- [What is expected]
Extract every line of text from the entries below, copying each one word for word. Leave the pictures out.

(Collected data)
::::::::::

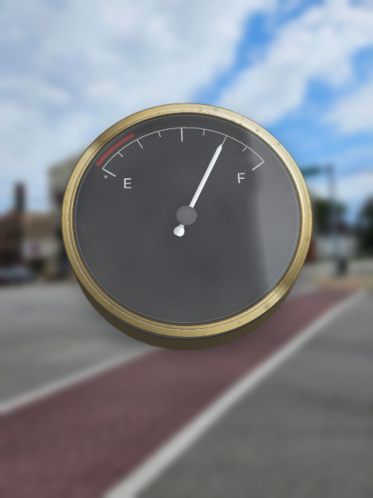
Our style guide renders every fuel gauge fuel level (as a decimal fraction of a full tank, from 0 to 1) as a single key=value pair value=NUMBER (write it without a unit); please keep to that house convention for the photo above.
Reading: value=0.75
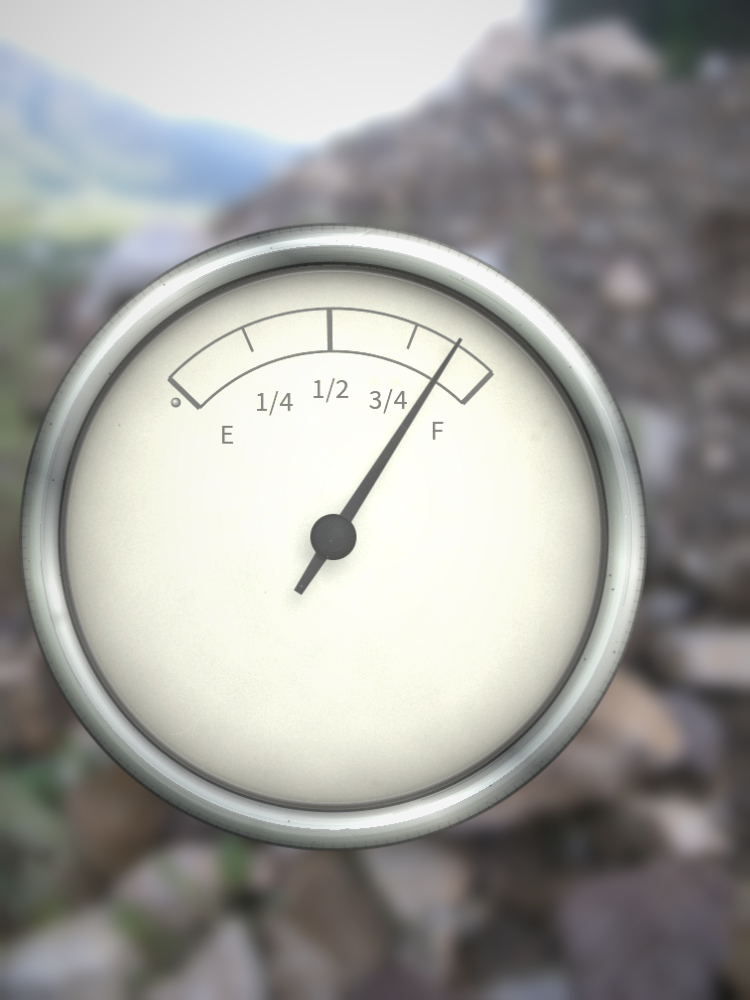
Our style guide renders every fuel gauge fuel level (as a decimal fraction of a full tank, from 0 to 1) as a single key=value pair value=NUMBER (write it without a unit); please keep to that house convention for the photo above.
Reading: value=0.875
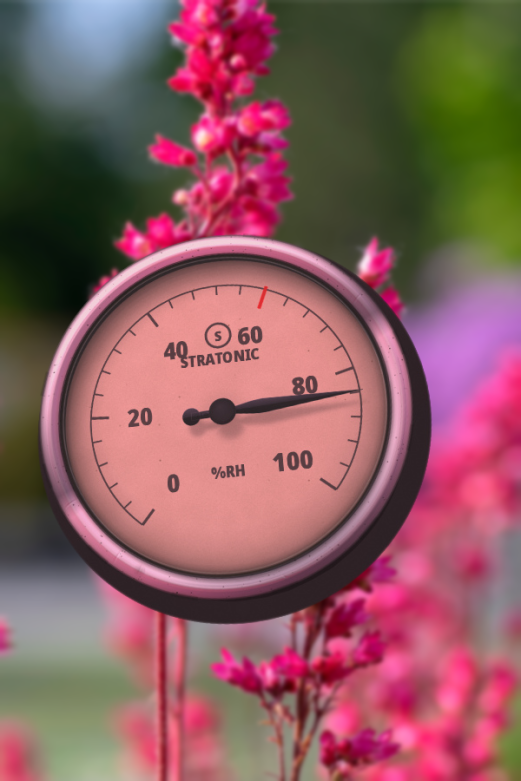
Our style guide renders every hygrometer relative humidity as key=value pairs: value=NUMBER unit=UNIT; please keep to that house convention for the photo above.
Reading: value=84 unit=%
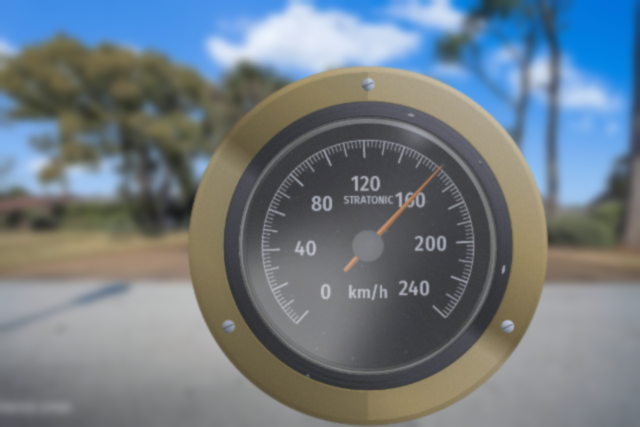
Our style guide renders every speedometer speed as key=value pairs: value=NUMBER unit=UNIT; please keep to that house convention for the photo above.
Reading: value=160 unit=km/h
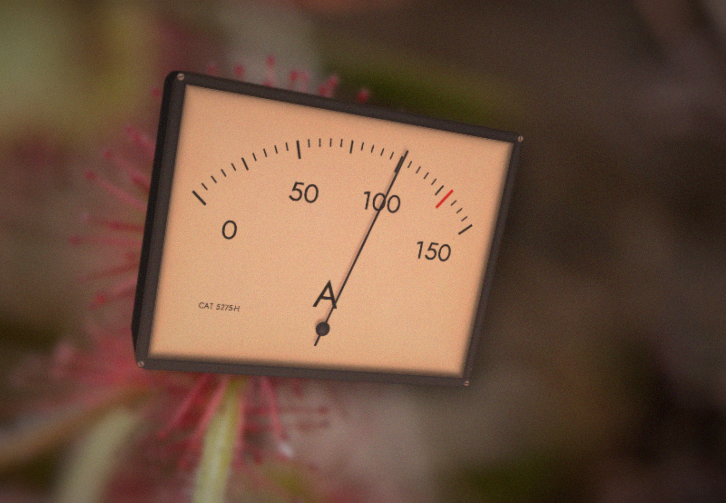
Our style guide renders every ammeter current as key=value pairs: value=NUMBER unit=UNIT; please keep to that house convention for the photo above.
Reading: value=100 unit=A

::::::::::

- [Answer to the exercise]
Our style guide renders every fuel gauge fuel level (as a decimal fraction of a full tank, from 0 to 1) as a single key=value pair value=NUMBER (write it without a unit); please keep to that house convention for the photo above.
Reading: value=0.75
Our style guide renders every fuel gauge fuel level (as a decimal fraction of a full tank, from 0 to 1) as a single key=value pair value=NUMBER (write it without a unit); please keep to that house convention for the photo above.
Reading: value=0.875
Our style guide renders every hygrometer relative humidity as key=value pairs: value=NUMBER unit=UNIT; please keep to that house convention for the photo above.
Reading: value=84 unit=%
Our style guide renders every speedometer speed as key=value pairs: value=NUMBER unit=UNIT; please keep to that house convention for the photo above.
Reading: value=160 unit=km/h
Our style guide renders every ammeter current as key=value pairs: value=NUMBER unit=UNIT; please keep to that house convention for the photo above.
Reading: value=100 unit=A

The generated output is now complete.